**Exercise**
Leave the pictures in the listing below aside and reproduce exactly the lines starting with the one with "Gli risponde su" and going on through the one with "محلية وتقليل الاعتماد", both ends included.

**Given records**

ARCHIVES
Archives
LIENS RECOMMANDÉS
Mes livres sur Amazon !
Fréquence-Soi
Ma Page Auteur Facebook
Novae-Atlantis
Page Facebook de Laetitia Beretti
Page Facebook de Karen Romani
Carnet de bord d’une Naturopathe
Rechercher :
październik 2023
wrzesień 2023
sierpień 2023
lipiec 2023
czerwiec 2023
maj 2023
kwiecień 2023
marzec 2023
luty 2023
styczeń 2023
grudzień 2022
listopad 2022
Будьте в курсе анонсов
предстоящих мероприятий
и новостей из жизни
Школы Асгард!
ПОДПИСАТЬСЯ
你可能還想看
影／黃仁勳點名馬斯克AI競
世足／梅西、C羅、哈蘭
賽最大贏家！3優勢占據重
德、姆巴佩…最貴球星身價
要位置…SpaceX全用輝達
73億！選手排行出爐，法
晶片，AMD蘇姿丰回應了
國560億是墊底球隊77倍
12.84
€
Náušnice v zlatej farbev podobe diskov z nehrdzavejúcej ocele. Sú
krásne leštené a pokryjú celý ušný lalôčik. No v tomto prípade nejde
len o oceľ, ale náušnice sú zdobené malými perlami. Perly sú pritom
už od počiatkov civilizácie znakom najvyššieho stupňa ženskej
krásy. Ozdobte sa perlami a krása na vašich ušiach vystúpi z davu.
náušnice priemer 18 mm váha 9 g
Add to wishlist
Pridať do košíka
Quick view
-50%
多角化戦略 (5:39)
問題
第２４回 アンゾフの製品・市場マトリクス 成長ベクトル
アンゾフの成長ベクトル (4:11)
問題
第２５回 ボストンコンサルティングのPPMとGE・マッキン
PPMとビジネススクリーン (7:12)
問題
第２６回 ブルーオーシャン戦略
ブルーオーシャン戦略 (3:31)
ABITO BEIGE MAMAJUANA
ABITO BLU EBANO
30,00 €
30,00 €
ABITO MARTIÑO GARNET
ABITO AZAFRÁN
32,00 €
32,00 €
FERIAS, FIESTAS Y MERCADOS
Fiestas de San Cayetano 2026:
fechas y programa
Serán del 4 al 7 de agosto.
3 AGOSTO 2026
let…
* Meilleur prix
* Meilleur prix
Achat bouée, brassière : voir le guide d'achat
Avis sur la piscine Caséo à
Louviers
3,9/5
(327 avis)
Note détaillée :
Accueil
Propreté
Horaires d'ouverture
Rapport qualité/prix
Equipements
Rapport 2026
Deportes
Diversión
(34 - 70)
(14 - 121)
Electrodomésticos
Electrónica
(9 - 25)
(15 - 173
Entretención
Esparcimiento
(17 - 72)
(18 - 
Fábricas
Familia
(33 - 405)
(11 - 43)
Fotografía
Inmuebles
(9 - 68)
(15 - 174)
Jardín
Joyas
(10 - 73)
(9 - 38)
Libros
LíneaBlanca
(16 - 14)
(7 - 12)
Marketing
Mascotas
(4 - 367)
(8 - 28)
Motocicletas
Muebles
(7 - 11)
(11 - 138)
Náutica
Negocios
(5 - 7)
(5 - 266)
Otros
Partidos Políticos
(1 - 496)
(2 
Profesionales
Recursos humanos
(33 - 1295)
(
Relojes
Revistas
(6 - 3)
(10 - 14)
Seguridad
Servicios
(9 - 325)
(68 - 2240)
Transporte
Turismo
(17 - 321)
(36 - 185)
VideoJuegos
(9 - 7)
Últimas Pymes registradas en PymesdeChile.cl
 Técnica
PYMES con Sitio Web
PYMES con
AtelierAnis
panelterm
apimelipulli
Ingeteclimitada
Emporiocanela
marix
* * *
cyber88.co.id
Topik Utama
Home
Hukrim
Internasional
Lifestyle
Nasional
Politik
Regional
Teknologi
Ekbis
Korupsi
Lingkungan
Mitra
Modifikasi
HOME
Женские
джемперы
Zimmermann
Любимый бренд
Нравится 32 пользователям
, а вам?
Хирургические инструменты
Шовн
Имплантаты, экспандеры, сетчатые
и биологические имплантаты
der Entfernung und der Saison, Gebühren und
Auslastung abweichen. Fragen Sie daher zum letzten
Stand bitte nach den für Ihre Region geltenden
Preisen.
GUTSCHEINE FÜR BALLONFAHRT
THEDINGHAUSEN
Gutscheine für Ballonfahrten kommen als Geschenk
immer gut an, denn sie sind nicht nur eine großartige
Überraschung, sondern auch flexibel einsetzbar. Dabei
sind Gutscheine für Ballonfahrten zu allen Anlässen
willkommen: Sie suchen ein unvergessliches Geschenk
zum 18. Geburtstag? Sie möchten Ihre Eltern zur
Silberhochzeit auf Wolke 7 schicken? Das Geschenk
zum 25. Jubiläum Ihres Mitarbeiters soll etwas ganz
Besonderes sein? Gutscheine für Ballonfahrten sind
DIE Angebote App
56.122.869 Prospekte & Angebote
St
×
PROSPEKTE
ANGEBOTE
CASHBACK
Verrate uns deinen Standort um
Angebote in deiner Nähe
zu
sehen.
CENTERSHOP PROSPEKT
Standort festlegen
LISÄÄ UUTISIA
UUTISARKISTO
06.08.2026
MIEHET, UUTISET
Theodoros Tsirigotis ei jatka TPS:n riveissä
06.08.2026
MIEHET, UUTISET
--
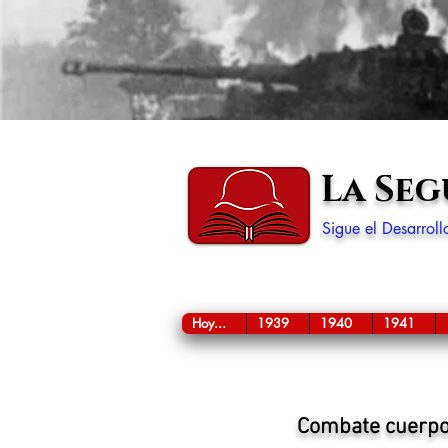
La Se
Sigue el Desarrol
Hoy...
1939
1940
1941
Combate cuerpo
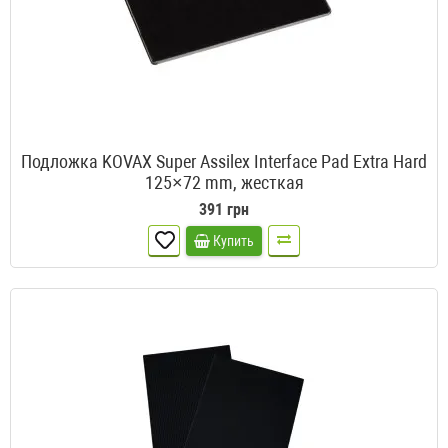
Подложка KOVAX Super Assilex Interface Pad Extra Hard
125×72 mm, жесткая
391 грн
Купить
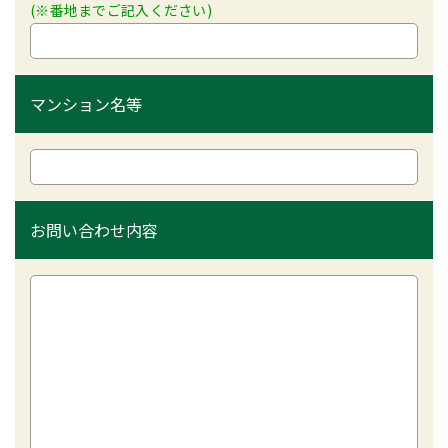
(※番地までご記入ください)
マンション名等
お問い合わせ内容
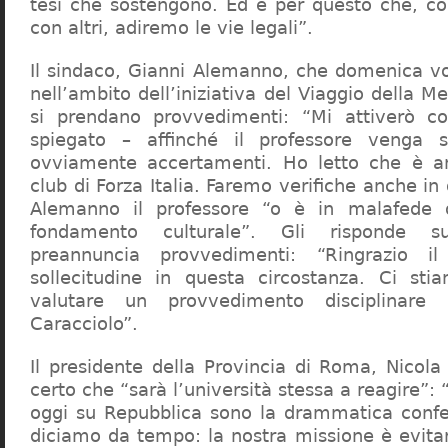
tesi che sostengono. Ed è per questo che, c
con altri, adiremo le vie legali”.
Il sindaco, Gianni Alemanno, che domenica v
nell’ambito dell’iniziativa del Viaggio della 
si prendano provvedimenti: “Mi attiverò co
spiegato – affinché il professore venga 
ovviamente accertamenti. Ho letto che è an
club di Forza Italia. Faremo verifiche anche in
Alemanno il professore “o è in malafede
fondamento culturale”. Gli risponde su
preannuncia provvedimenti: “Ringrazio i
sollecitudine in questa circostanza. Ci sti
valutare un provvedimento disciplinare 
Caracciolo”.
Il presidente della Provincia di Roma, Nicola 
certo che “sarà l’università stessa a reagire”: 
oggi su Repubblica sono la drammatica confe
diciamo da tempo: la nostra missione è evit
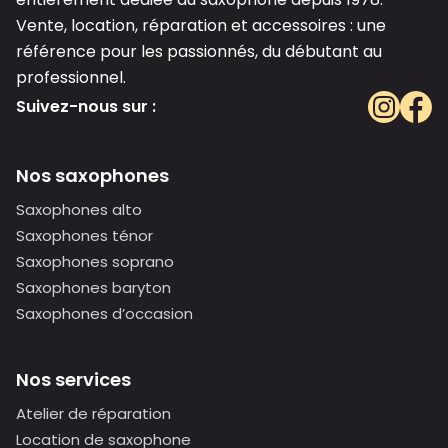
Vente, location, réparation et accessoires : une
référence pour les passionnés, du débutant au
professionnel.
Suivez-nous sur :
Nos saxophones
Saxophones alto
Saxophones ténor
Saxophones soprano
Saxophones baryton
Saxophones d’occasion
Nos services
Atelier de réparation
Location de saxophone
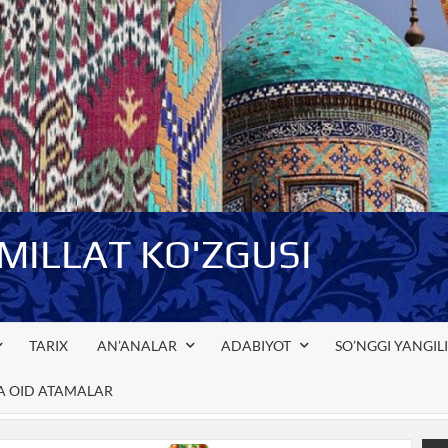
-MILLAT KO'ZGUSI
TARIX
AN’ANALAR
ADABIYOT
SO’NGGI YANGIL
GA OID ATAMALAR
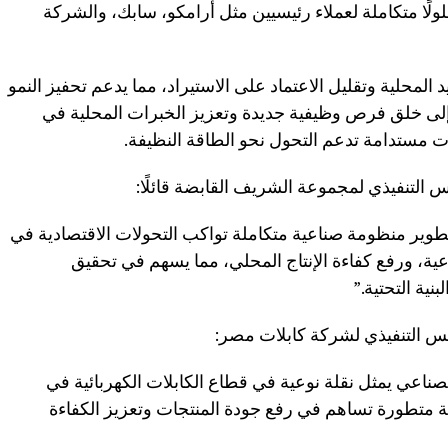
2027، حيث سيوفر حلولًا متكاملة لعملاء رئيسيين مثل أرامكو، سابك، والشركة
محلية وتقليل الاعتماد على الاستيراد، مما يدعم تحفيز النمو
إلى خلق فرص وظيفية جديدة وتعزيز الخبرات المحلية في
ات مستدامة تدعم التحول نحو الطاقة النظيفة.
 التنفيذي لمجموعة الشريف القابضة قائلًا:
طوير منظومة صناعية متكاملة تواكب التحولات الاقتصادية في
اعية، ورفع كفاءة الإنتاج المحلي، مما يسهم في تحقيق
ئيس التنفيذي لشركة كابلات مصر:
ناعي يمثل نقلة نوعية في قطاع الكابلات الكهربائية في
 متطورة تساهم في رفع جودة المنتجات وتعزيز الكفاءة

**Solved problem**
fondamento culturale”. Gli risponde su
preannuncia provvedimenti: “Ringrazio i
sollecitudine in questa circostanza. Ci sti
valutare un provvedimento disciplinare 
Caracciolo”.
Il presidente della Provincia di Roma, Nicola 
certo che “sarà l’università stessa a reagire”: 
oggi su Repubblica sono la drammatica confe
diciamo da tempo: la nostra missione è evit
Vente, location, réparation et accessoires : une
référence pour les passionnés, du débutant au
professionnel.
Suivez-nous sur :
Nos saxophones
Saxophones alto
Saxophones ténor
Saxophones soprano
Saxophones baryton
Saxophones d’occasion
Nos services
Atelier de réparation
Location de saxophone
-MILLAT KO'ZGUSI
TARIX
AN’ANALAR
ADABIYOT
SO’NGGI YANGIL
GA OID ATAMALAR
2027، حيث سيوفر حلولًا متكاملة لعملاء رئيسيين مثل أرامكو، سابك، والشركة
محلية وتقليل الاعتماد على الاستيراد، مما يدعم تحفيز النمو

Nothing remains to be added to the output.